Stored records

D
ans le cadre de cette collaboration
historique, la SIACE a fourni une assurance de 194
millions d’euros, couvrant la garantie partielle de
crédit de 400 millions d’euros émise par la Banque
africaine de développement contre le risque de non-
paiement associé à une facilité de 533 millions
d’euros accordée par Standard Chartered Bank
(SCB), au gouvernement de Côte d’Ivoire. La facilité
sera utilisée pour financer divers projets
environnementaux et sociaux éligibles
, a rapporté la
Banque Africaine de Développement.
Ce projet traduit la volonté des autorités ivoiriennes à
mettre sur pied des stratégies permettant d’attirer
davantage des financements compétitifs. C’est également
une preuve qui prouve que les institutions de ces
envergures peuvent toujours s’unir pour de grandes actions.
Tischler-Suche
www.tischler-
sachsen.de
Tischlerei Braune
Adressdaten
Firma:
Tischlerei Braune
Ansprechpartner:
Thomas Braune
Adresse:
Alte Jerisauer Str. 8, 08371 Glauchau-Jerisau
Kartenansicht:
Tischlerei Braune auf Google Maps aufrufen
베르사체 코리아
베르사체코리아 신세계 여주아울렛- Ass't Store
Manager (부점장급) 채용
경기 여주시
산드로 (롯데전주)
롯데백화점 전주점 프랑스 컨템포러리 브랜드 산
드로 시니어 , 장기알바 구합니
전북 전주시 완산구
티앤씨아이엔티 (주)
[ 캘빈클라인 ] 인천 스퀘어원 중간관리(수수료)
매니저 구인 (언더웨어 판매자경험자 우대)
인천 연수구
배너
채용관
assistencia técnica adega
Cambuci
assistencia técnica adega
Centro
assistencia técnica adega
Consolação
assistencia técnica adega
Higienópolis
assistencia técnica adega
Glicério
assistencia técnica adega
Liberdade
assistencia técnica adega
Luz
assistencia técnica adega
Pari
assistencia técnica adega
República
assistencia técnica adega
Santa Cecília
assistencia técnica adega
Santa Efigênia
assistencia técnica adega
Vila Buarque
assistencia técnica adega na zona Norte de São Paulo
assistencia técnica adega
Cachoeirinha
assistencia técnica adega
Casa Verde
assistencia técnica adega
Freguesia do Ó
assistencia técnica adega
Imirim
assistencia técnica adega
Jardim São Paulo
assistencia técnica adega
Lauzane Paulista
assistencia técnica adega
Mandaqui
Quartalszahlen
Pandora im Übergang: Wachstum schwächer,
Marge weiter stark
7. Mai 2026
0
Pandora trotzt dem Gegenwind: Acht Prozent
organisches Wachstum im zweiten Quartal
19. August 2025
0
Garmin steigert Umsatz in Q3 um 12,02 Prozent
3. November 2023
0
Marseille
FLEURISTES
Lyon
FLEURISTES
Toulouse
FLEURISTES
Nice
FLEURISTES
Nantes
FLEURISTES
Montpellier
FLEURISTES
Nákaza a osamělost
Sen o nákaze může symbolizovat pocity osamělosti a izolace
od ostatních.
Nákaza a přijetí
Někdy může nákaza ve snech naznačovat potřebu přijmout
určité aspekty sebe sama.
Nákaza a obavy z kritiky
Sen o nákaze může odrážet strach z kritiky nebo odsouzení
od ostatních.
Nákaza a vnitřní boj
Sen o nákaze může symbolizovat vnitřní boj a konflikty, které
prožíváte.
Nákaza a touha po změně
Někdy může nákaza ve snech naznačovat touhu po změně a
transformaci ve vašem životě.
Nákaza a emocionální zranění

→ **Task to complete**: Reproduce the data above in full, switching "FLEURISTES" to "FLORISTS" wherever it occurs and leaving everything else unchanged.

→ **Result**:
D
ans le cadre de cette collaboration
historique, la SIACE a fourni une assurance de 194
millions d’euros, couvrant la garantie partielle de
crédit de 400 millions d’euros émise par la Banque
africaine de développement contre le risque de non-
paiement associé à une facilité de 533 millions
d’euros accordée par Standard Chartered Bank
(SCB), au gouvernement de Côte d’Ivoire. La facilité
sera utilisée pour financer divers projets
environnementaux et sociaux éligibles
, a rapporté la
Banque Africaine de Développement.
Ce projet traduit la volonté des autorités ivoiriennes à
mettre sur pied des stratégies permettant d’attirer
davantage des financements compétitifs. C’est également
une preuve qui prouve que les institutions de ces
envergures peuvent toujours s’unir pour de grandes actions.
Tischler-Suche
www.tischler-
sachsen.de
Tischlerei Braune
Adressdaten
Firma:
Tischlerei Braune
Ansprechpartner:
Thomas Braune
Adresse:
Alte Jerisauer Str. 8, 08371 Glauchau-Jerisau
Kartenansicht:
Tischlerei Braune auf Google Maps aufrufen
베르사체 코리아
베르사체코리아 신세계 여주아울렛- Ass't Store
Manager (부점장급) 채용
경기 여주시
산드로 (롯데전주)
롯데백화점 전주점 프랑스 컨템포러리 브랜드 산
드로 시니어 , 장기알바 구합니
전북 전주시 완산구
티앤씨아이엔티 (주)
[ 캘빈클라인 ] 인천 스퀘어원 중간관리(수수료)
매니저 구인 (언더웨어 판매자경험자 우대)
인천 연수구
배너
채용관
assistencia técnica adega
Cambuci
assistencia técnica adega
Centro
assistencia técnica adega
Consolação
assistencia técnica adega
Higienópolis
assistencia técnica adega
Glicério
assistencia técnica adega
Liberdade
assistencia técnica adega
Luz
assistencia técnica adega
Pari
assistencia técnica adega
República
assistencia técnica adega
Santa Cecília
assistencia técnica adega
Santa Efigênia
assistencia técnica adega
Vila Buarque
assistencia técnica adega na zona Norte de São Paulo
assistencia técnica adega
Cachoeirinha
assistencia técnica adega
Casa Verde
assistencia técnica adega
Freguesia do Ó
assistencia técnica adega
Imirim
assistencia técnica adega
Jardim São Paulo
assistencia técnica adega
Lauzane Paulista
assistencia técnica adega
Mandaqui
Quartalszahlen
Pandora im Übergang: Wachstum schwächer,
Marge weiter stark
7. Mai 2026
0
Pandora trotzt dem Gegenwind: Acht Prozent
organisches Wachstum im zweiten Quartal
19. August 2025
0
Garmin steigert Umsatz in Q3 um 12,02 Prozent
3. November 2023
0
Marseille
FLORISTS
Lyon
FLORISTS
Toulouse
FLORISTS
Nice
FLORISTS
Nantes
FLORISTS
Montpellier
FLORISTS
Nákaza a osamělost
Sen o nákaze může symbolizovat pocity osamělosti a izolace
od ostatních.
Nákaza a přijetí
Někdy může nákaza ve snech naznačovat potřebu přijmout
určité aspekty sebe sama.
Nákaza a obavy z kritiky
Sen o nákaze může odrážet strach z kritiky nebo odsouzení
od ostatních.
Nákaza a vnitřní boj
Sen o nákaze může symbolizovat vnitřní boj a konflikty, které
prožíváte.
Nákaza a touha po změně
Někdy může nákaza ve snech naznačovat touhu po změně a
transformaci ve vašem životě.
Nákaza a emocionální zranění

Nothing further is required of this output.